Discussion in 'The Projects Forum' started by shawnh, Jan 3, 2009.

  1. shawnh

    Thread Starter New Member

    Jan 3, 2009
    HElp! My electronics education ended with my 7th grade electronics kit-but I was SURE this was within my abilities!!
    I built a spin art machine for my kids and the AA battery keeps getting redhot with use.
    I have a DC motor originally powered by 8 AA cells, a toggle switch and one AA battery powering it now, all wire with CAT 5 stranded wire.
    The motor spins a 4"x6" piece of 1/8 inch plywood which paint is dropped onto, making a swirl or starburst design.
    After a few minutes, the battery is almost too hot to hold. I think that as a motor spins, a current is generated and sent back toward the power source. Is that correct, is that the problem, and more importantly how do I fix it?
    Thanks for your input- I have six little hands with paint bottles ready to squirt any second!!!- Shawn
  2. SgtWookie


    Jul 17, 2007
    Hi Shawn,
    First, edit your 2nd post and remove your E-mail address before the "spambots" pick it up and your inbox gets jammed with junk. :eek:

    The problem is that your motor is designed to run at a much higher speed with more voltage applied, but right now it's running at a very low speed due to the heavy load that the 4"x6" plywood represents; actually near "stall" speed.

    As a motor increases in speed, it actually generates what is known as "back-EMF", or it's own internal voltage. If there is no load, the motor reaches top speed and generates the maximum back-EMF that balances out with the applied power.

    As the load increases, the speed of the motor drops, which decreases the internal back-EMF, and increases the draw from the external supply in an attempt to keep the motor spinning.

    Since your motor is turning so slowly, it's hardly generating any back-EMF, so the motor looks like nearly a dead short to the battery. As a result, the battery is expending a lot of power across it's own internal resistance, which is making it very hot.

    What you need is a 1.5v to 3v motor with a speed reduction unit; it could be as simple as a rubber band on the motor shaft looped around a jar lid screwed to the underside of the plywood, with some sort of bearing.

    But since you're in a jam, just pull out that old phonograph/turntable you don't use anymore, and let the kids have at it. ;)
  3. shawnh

    Thread Starter New Member

    Jan 3, 2009
    Thanks for the info! What if I hooked up 6vDC to it and a potentiometer?
  4. hgmjr

    Retired Moderator

    Jan 28, 2005
    There is a drawback to placing a variable resistor in series with a motor in an attempt to control the speed. It turns out that when a motor is loaded it draws additional current from the power source. If a resistor is placed in series with the motor, the additional current demand will result in an increased voltage drop across the series resistor. The impact of this voltage drop is to rob the motor of voltage and thus make is more prone to stall. In effect, the addition of a resistor compromises the ability of the motor to develop the torque needed to respond to a varying load.

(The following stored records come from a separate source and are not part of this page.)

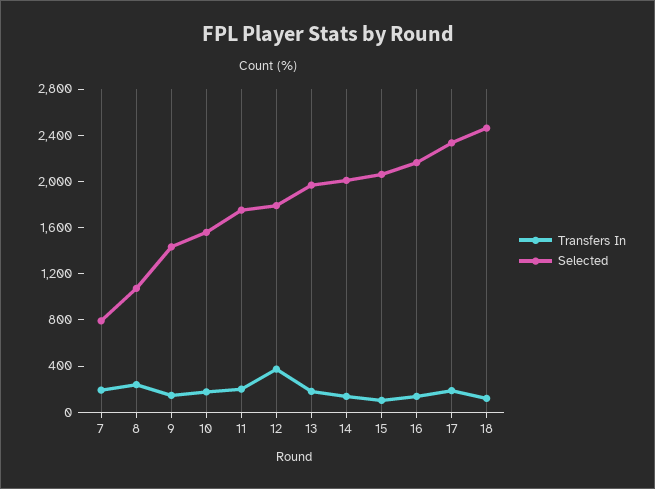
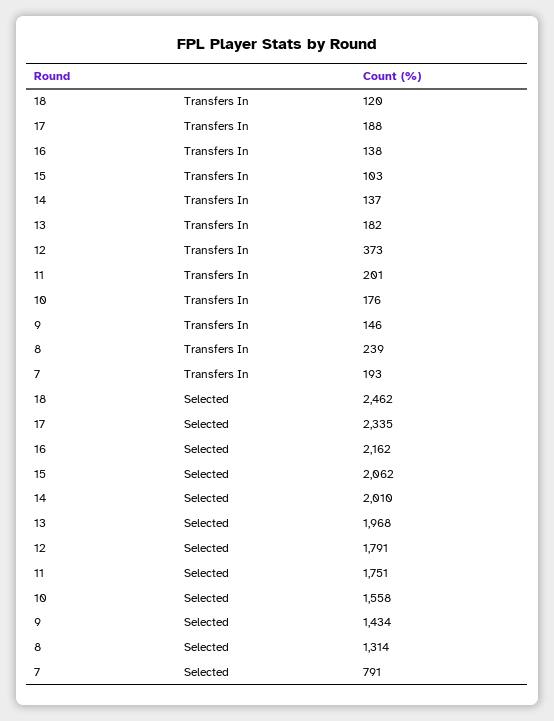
  {
    "Transfers In": {
      "7": 193,
      "8": 239,
      "9": 146,
      "10": 176,
      "11": 201,
      "12": 373,
      "13": 182,
      "14": 137,
      "15": 103,
      "16": 138,
      "17": 188,
      "18": 120
    },
    "Selected": {
      "7": 791,
-     "8": 1100,
+     "8": 1314,
      "9": 1434,
      "10": 1558,
      "11": 1751,
      "12": 1791,
      "13": 1968,
      "14": 2010,
      "15": 2062,
      "16": 2162,
      "17": 2335,
      "18": 2462
    }
  }

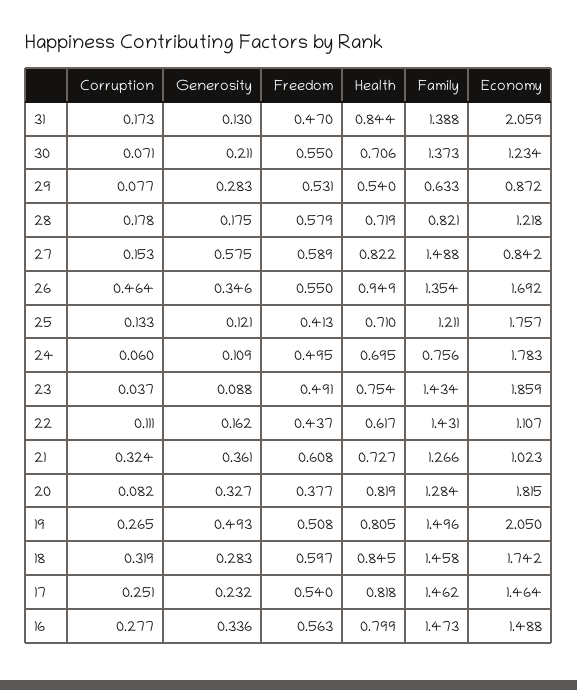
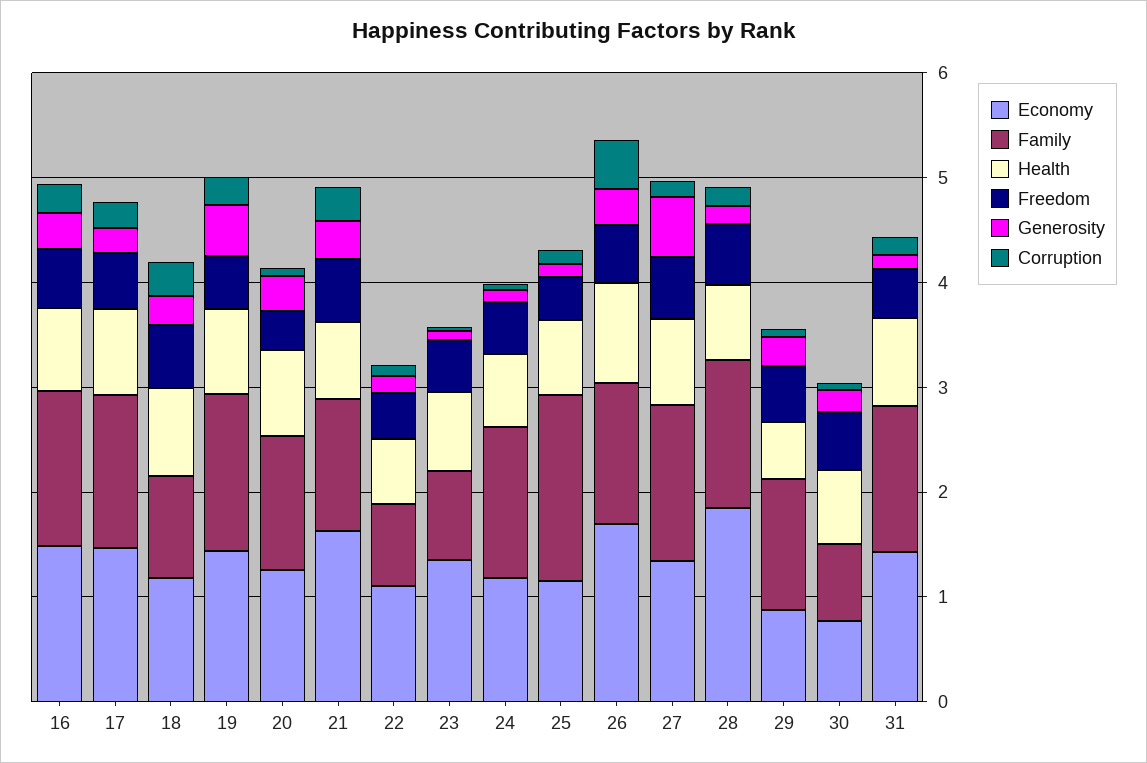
  {
    "Corruption": {
      "31": 0.173,
      "30": 0.071,
      "29": 0.077,
      "28": 0.178,
      "27": 0.153,
      "26": 0.464,
      "25": 0.133,
      "24": 0.06,
      "23": 0.037,
      "22": 0.111,
      "21": 0.324,
      "20": 0.082,
      "19": 0.265,
      "18": 0.319,
      "17": 0.251,
      "16": 0.277
    },
    "Generosity": {
      "31": 0.13,
      "30": 0.211,
      "29": 0.283,
      "28": 0.175,
      "27": 0.575,
      "26": 0.346,
      "25": 0.121,
      "24": 0.109,
      "23": 0.088,
      "22": 0.162,
      "21": 0.361,
      "20": 0.327,
      "19": 0.493,
      "18": 0.283,
      "17": 0.232,
      "16": 0.336
    },
    "Freedom": {
      "31": 0.47,
      "30": 0.55,
      "29": 0.531,
      "28": 0.579,
      "27": 0.589,
      "26": 0.55,
      "25": 0.413,
      "24": 0.495,
      "23": 0.491,
      "22": 0.437,
      "21": 0.608,
      "20": 0.377,
      "19": 0.508,
      "18": 0.597,
      "17": 0.54,
      "16": 0.563
    },
    "Health": {
      "31": 0.844,
      "30": 0.706,
      "29": 0.54,
      "28": 0.719,
      "27": 0.822,
      "26": 0.949,
      "25": 0.71,
      "24": 0.695,
      "23": 0.754,
      "22": 0.617,
      "21": 0.727,
      "20": 0.819,
      "19": 0.805,
      "18": 0.845,
      "17": 0.818,
      "16": 0.799
    },
    "Family": {
      "31": 1.388,
-     "30": 1.373,
+     "30": 0.8,
-     "29": 0.633,
+     "29": 1.2,
-     "28": 0.821,
+     "28": 1.4,
      "27": 1.488,
      "26": 1.354,
-     "25": 1.211,
+     "25": 1.8,
-     "24": 0.756,
+     "24": 1.4,
-     "23": 1.434,
+     "23": 0.8,
-     "22": 1.431,
+     "22": 0.8,
      "21": 1.266,
      "20": 1.284,
      "19": 1.496,
-     "18": 1.458,
+     "18": 1,
      "17": 1.462,
      "16": 1.473
    },
    "Economy": {
-     "31": 2.059,
+     "31": 1.4,
-     "30": 1.234,
+     "30": 0.8,
      "29": 0.872,
-     "28": 1.218,
+     "28": 1.8,
-     "27": 0.842,
+     "27": 1.4,
      "26": 1.692,
-     "25": 1.757,
+     "25": 1.2,
-     "24": 1.783,
+     "24": 1.2,
-     "23": 1.859,
+     "23": 1.4,
      "22": 1.107,
-     "21": 1.023,
+     "21": 1.6,
-     "20": 1.815,
+     "20": 1.2,
-     "19": 2.05,
+     "19": 1.4,
-     "18": 1.742,
+     "18": 1.2,
      "17": 1.464,
      "16": 1.488
    }
  }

    There are two fairly straightfoward ways to manage the speed of a motor.

    The best way is to use PWM (pulse width modulation). A less complicated way is to power it from an adjustable power supply.

  5. John Luciani

    AAC Fanatic!

    Apr 3, 2007
    As was mentioned your stalled motor looks like a short to the battery.

    I just saw this "VCR Cat Feeder" on makezine.tv that solves a stalling problem
    using pulleys. Could be entertaining for an art project.